3. Forest & Rewilding Escapes
Ireland’s woodlands are having a moment. Travellers are choosing immersion in nature over itineraries, early mornings, wild swimming, and slow walks, replacing packed schedules, particularly in the west and border counties.
4. Gaeltacht & Cultural Immersion Holidays
The unexpected boom of 2026. Irish people aren’t just visiting, they’re participating. Courses at places like Oideas Gael are booking out, as language, music, and heritage become central to the holiday itself.
5. Island Escapes with Long Booking Horizons
The Aran Islands, especially quieter islands like Inis Meáin, are no longer spontaneous trips. They’re planned, anticipated, and increasingly positioned as once-a-year, almost pilgrimage-style escapes.
6. The “Hidden County” Effect
Travellers are actively avoiding traditional hotspots. Counties like County Waterford are benefiting, with places such as Lismore Castle drawing visitors looking for beauty without the crowds.
7. Glamping 2.0: Community-Led & Design-Focused
Glamping has evolved. It’s less about novelty, more about thoughtful design and local integration of small-scale pods, eco-builds, and community-backed stays like Ardmore Glamping Pods.
8. “Coolcation” Coastal Adventures
With climate anxiety and heat fatigue rising, Ireland’s Atlantic edge is being rebranded as a feature, not a compromise. Activities like night kayaking at Lough Hyne offer something the Mediterranean simply can’t.
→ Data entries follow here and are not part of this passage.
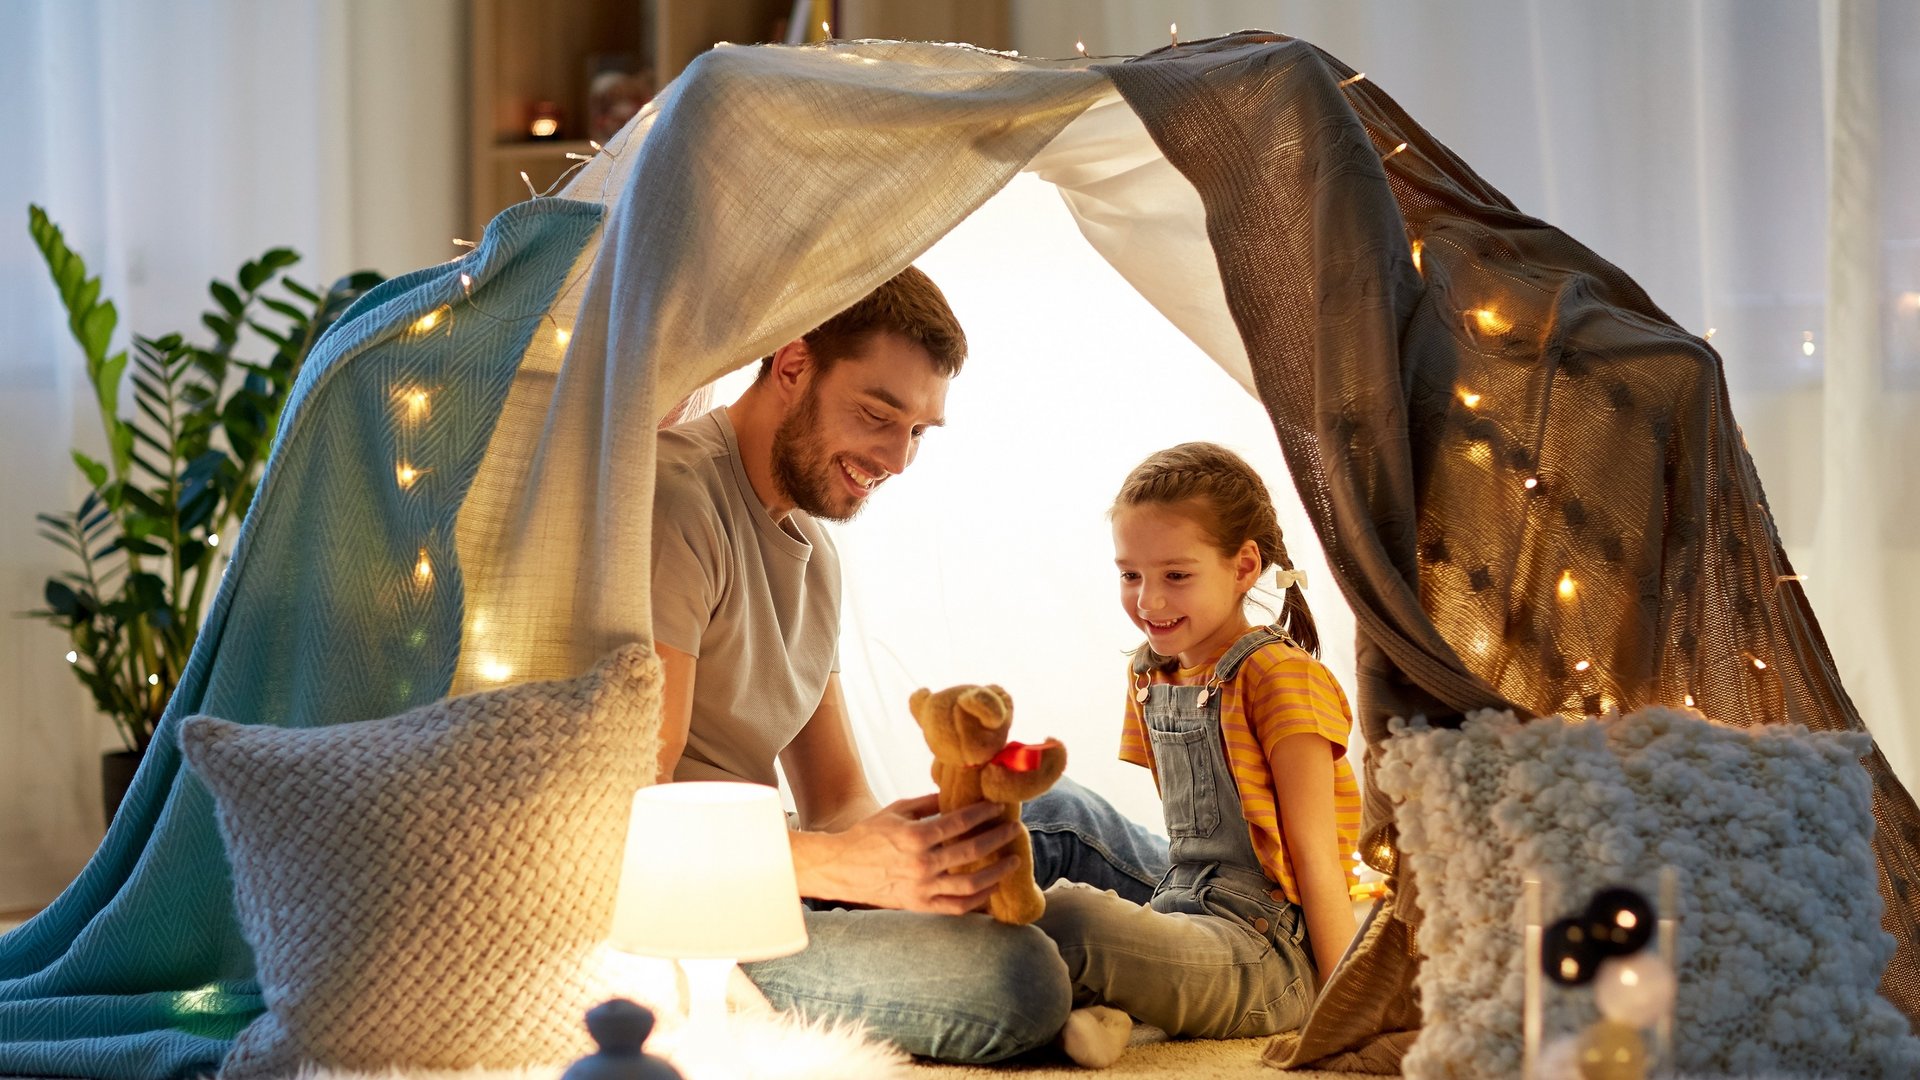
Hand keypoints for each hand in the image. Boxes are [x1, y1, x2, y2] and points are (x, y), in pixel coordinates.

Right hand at [793, 794, 1024, 913]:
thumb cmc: (868, 835)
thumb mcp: (896, 811)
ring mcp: (922, 889)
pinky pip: (957, 907)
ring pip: (970, 885)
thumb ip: (928, 803)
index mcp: (915, 837)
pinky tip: (992, 888)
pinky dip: (979, 900)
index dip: (983, 813)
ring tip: (1012, 861)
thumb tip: (957, 794)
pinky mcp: (920, 905)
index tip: (999, 807)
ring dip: (996, 872)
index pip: (960, 823)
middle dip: (997, 838)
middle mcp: (922, 865)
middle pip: (971, 852)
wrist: (841, 868)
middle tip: (1014, 829)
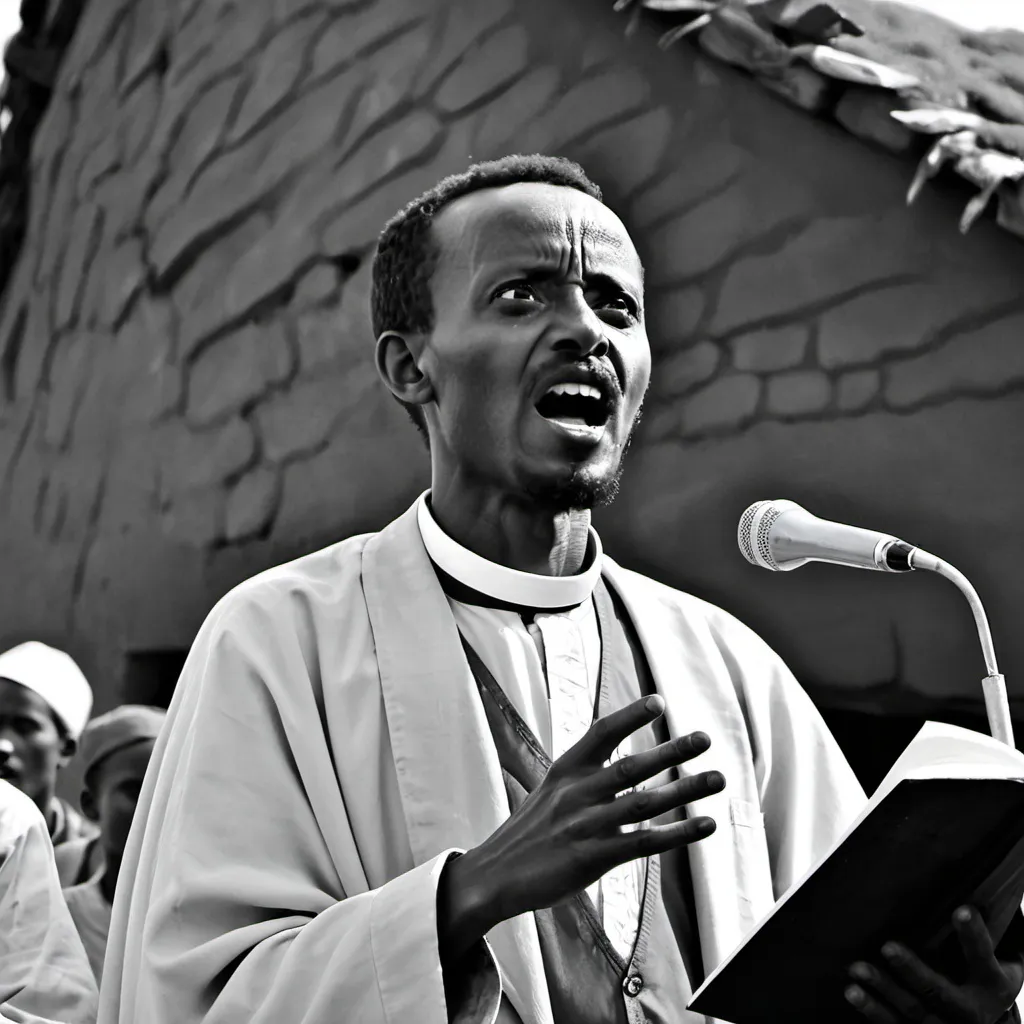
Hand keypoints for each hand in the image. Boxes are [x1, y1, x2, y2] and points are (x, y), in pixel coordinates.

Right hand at [440, 695, 723, 954]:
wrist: (494, 875)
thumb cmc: (529, 834)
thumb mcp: (550, 794)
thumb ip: (585, 779)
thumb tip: (626, 769)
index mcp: (564, 771)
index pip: (600, 734)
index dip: (629, 716)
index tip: (658, 702)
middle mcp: (575, 793)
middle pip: (630, 766)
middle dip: (671, 751)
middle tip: (705, 738)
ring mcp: (584, 824)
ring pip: (643, 801)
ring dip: (684, 789)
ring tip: (718, 777)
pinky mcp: (591, 857)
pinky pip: (643, 841)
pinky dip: (677, 833)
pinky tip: (704, 825)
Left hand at [845, 906, 1023, 1023]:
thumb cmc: (985, 976)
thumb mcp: (998, 960)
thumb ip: (983, 931)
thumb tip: (968, 875)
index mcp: (993, 984)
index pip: (983, 957)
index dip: (974, 935)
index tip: (961, 909)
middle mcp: (971, 1011)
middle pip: (940, 991)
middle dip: (913, 971)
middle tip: (888, 947)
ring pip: (912, 1010)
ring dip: (883, 989)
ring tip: (857, 968)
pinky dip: (872, 1010)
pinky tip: (852, 991)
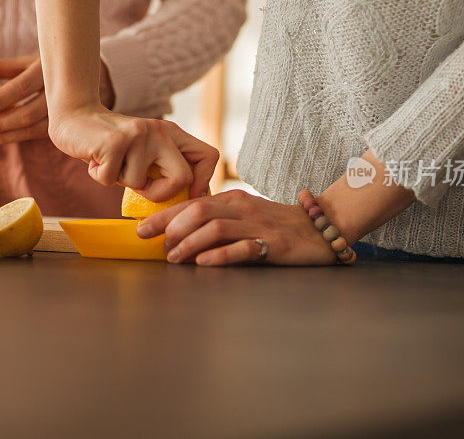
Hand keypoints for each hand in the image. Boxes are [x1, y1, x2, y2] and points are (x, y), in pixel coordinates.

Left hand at [0, 56, 115, 144]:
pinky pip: (37, 134)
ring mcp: (63, 111)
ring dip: (5, 135)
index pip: (20, 88)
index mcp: (47, 69)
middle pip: (27, 114)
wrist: (86, 76)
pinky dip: (16, 137)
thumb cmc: (47, 66)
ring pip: (33, 129)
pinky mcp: (62, 124)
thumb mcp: (25, 61)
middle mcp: (58, 92)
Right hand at [48, 104, 218, 200]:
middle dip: (161, 194)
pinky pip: (111, 180)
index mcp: (172, 133)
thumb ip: (162, 167)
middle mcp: (160, 132)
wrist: (75, 118)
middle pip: (182, 178)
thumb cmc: (110, 144)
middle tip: (140, 188)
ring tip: (110, 163)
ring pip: (139, 184)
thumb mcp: (144, 151)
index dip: (203, 182)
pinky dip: (100, 176)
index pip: (208, 156)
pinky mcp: (114, 142)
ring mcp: (138, 136)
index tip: (187, 196)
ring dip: (120, 181)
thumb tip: (182, 202)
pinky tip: (96, 159)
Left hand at [137, 190, 337, 265]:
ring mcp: (258, 225)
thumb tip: (178, 236)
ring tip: (175, 258)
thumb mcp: (244, 216)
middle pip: (198, 210)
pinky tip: (203, 263)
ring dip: (189, 243)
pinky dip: (220, 256)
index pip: (191, 203)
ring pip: (215, 227)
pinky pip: (243, 247)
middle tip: (158, 247)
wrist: (322, 227)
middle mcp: (242, 208)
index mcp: (232, 200)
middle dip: (171, 228)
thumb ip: (217, 221)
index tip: (141, 231)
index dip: (163, 216)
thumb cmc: (277, 224)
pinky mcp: (274, 244)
9. Slow Travel on the Shannon
River cruising is quietly booming again. Hiring a boat along the River Shannon offers a low-stress, flexible way to travel, no airports, no queues, just steady, scenic movement through the country.
10. Heritage Stays with a Story
Accommodation is no longer just a base; it’s the attraction. Lighthouse cottages, manor houses, and restored historic properties like the Loop Head Lighthouse are drawing visitors who want narrative as much as comfort.
What’s emerging isn’t a rejection of travel, but a recalibration. Irish staycations in 2026 aren’t trying to compete with abroad; they’re offering something fundamentally different: quieter, deeper, and, increasingly, exactly what people feel they’ve been missing.